Action item:
Using the listing below, set down each line from the line containing "- Check access permissions" through the line containing "- Wait for **Release** workflow to complete", both ends included, exactly and with nothing added.

Source data:
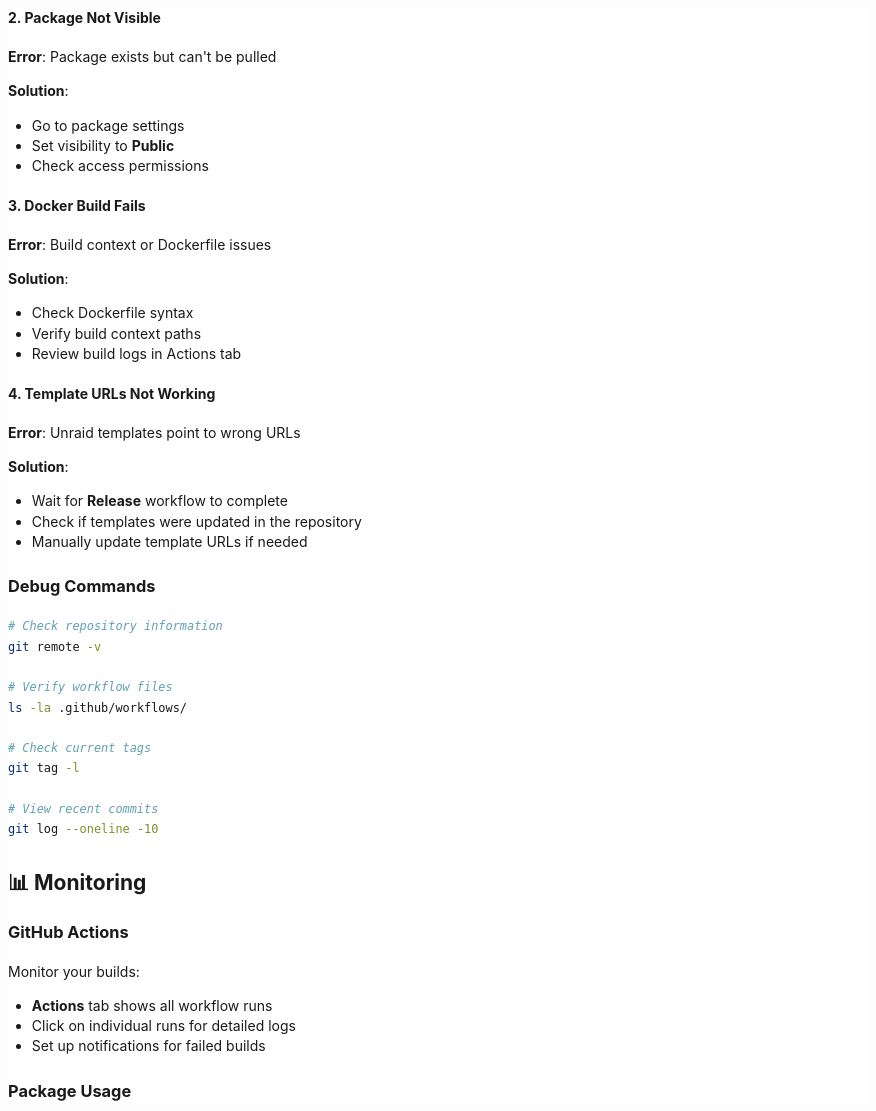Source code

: #### 2. Package Not Visible

**Error**: Package exists but can't be pulled

**Solution**:
- Go to package settings
- Set visibility to **Public**
- Check access permissions

#### 3. Docker Build Fails

**Error**: Build context or Dockerfile issues

**Solution**:
- Check Dockerfile syntax
- Verify build context paths
- Review build logs in Actions tab

#### 4. Template URLs Not Working

**Error**: Unraid templates point to wrong URLs

**Solution**:
- Wait for **Release** workflow to complete
- Check if templates were updated in the repository
- Manually update template URLs if needed

### Debug Commands

```bash
# Check repository information
git remote -v

# Verify workflow files
ls -la .github/workflows/

# Check current tags
git tag -l

# View recent commits
git log --oneline -10
```

## 📊 Monitoring

### GitHub Actions

Monitor your builds:
- **Actions** tab shows all workflow runs
- Click on individual runs for detailed logs
- Set up notifications for failed builds

### Package Usage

Written answer:
- Check access permissions

#### 3. Docker Build Fails

**Error**: Build context or Dockerfile issues

**Solution**:
- Check Dockerfile syntax
- Verify build context paths
- Review build logs in Actions tab

#### 4. Template URLs Not Working

**Error**: Unraid templates point to wrong URLs

**Solution**:
- Wait for **Release** workflow to complete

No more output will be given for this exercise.